◆ Task item
From the data below, return the exact lines starting at the line containing "الاختلاف الذي ذكرناه،" and ending at the line containing "الإمام الفخر الرازي", both included, and nothing else.

◆ Records shown
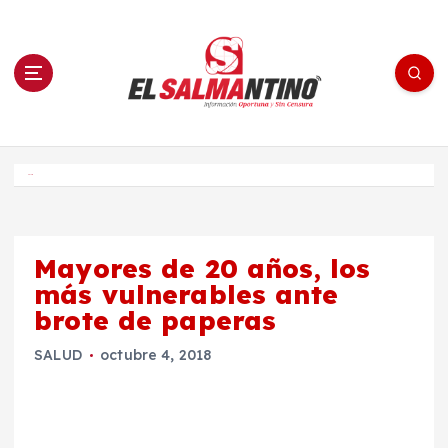
S
a
l
t
a
r
a
l
c
o
El Salmantino - medios/noticias/editorial
n
t
e
Inicio
n
i
d
o
Mayores de 20 años, los
más vulnerables ante
brote de paperas
SALUD
octubre 4, 2018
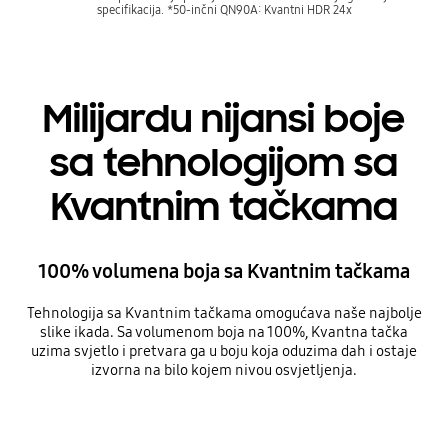
specifikacija. *50-inčni QN90A: Kvantni HDR 24x
Milijardu nijansi boje
sa tehnologijom sa
Kvantnim tačkama
100% volumena boja sa Kvantnim tačkama
Tehnologija sa Kvantnim tačkama omogućava naše najbolje
slike ikada. Sa volumenom boja na 100%, Kvantna tačka
uzima svjetlo i pretvara ga u boju koja oduzima dah i ostaje
izvorna na bilo kojem nivou osvjetljenja.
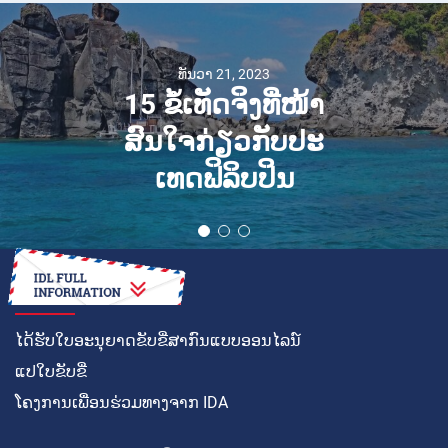
ທັນວາ 21, 2023
15 ຂໍ້ເທັດຈິງທີ່ໜ້າ
ສົນໃຈກ່ຽວກັບປະ
ເທດຟິລິບປິນ
ວິທີໃນການ
ໄດ້ຮັບໃບອະນຸຍາດຂັບຂີ່ສາກົນແບບອອນໄລນ໌
ແປໃບຂັບຂີ່
ໂຄງການເພື່ອນຮ່ວມທາງຈາກ IDA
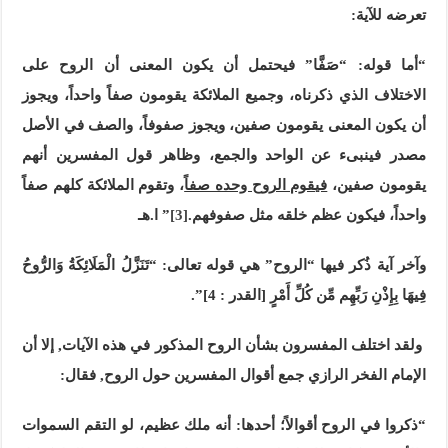
تعرضه للآية:
“أما قوله: “صَفَّا” فيحتمل أن يكون المعنى أن الروح على
الاختلاف الذي ذكرناه، وجميع الملائكة يقومون صفاً واحداً، ويجوز
أن يكون المعنى يقومون صفين، ويجوز صفوفاً، والصف في الأصل
مصدر فينبىء عن الواحد والجمع، وظاهر قول المفسرين أنهم
يقومون صفين،
فيقوم الروح وحده صفاً
، وتقوم الملائكة كلهم صفاً
واحداً، فيكون عظم خلقه مثل صفوفهم.
[3]
” ا.هـ
وآخر آية ذُكر فيها “الروح” هي قوله تعالى: “تَنَزَّلُ الْمَلَائِكَةُ وَالرُّوحُ
فِيهَا بِإِذْنِ رَبِّهِم مِّن كُلِّ أَمْرٍ [القدر : 4]”.
ولقد اختلف المفسرون بشأن الروح المذكور في هذه الآيات, إلا أن
الإمام الفخر الرازي جمع أقوال المفسرين حول الروح, فقال:
“ذكروا في الروح أقوالاً؛ أحدها: أنه ملك عظيم، لو التقم السموات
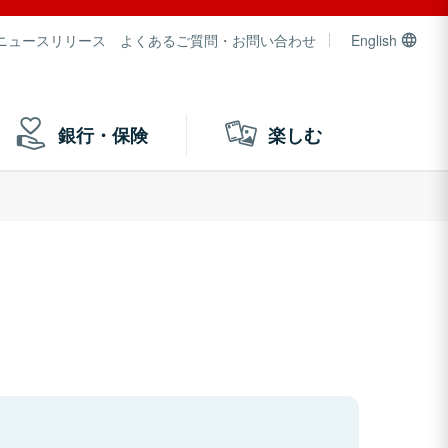
ニュースリリース
よくあるご質問・お問い合わせ
English
銀行・保険
楽しむ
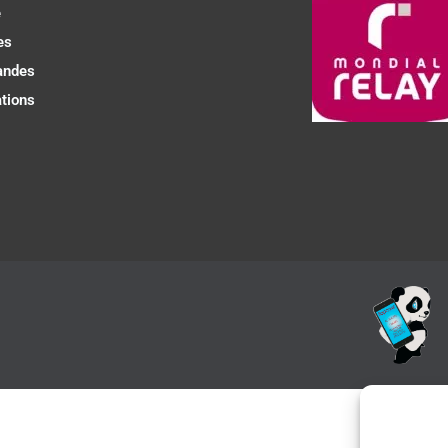
e
es
ndes
tions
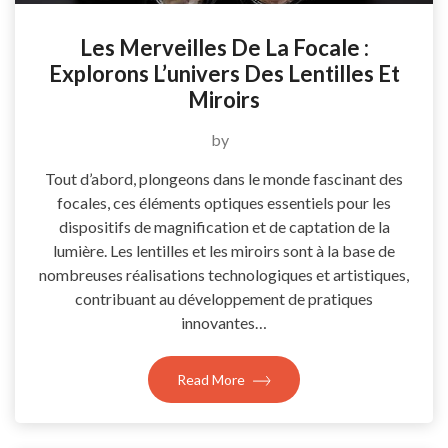
Les Merveilles De La Focale :
Explorons L’univers Des Lentilles Et
Miroirs
by
Tout d’abord, plongeons dans le monde fascinant des
focales, ces éléments optiques essentiels pour les
dispositifs de magnification et de captation de la
lumière. Les lentilles et les miroirs sont à la base de
nombreuses réalisations technologiques et artistiques,
contribuant au développement de pratiques
innovantes…
Read More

◆ Written response
الاختلاف الذي ذكرناه، وجميع الملائكة يقومون صفاً واحداً، ويجوز
أن يكون المعنى يقومون صفين، ويجوز صفوفاً، والصف في الأصل
مصدر فينبىء عن الواحد والجمع، وظاهر قول المفسرين أنهم
يقومون صفين،
فيقوم الروح وحده صفاً
، وتقوم الملائكة كلهم صفاً
واحداً، فيكون عظم خلقه مثل صفوفهم.
[3]
” ا.هـ
وآخر آية ذُكر فيها “الروح” هي قوله تعالى: “تَنَزَّلُ الْمَلَائِكَةُ وَالرُّوحُ
فِيهَا بِإِذْنِ رَبِّهِم مِّن كُلِّ أَمْرٍ [القدر : 4]”.
ولقد اختلف المفسرون بشأن الروح المذكور في هذه الآيات, إلا أن
الإمام الفخر الرازي جمع أقوال المفسرين حول الروح, فقال:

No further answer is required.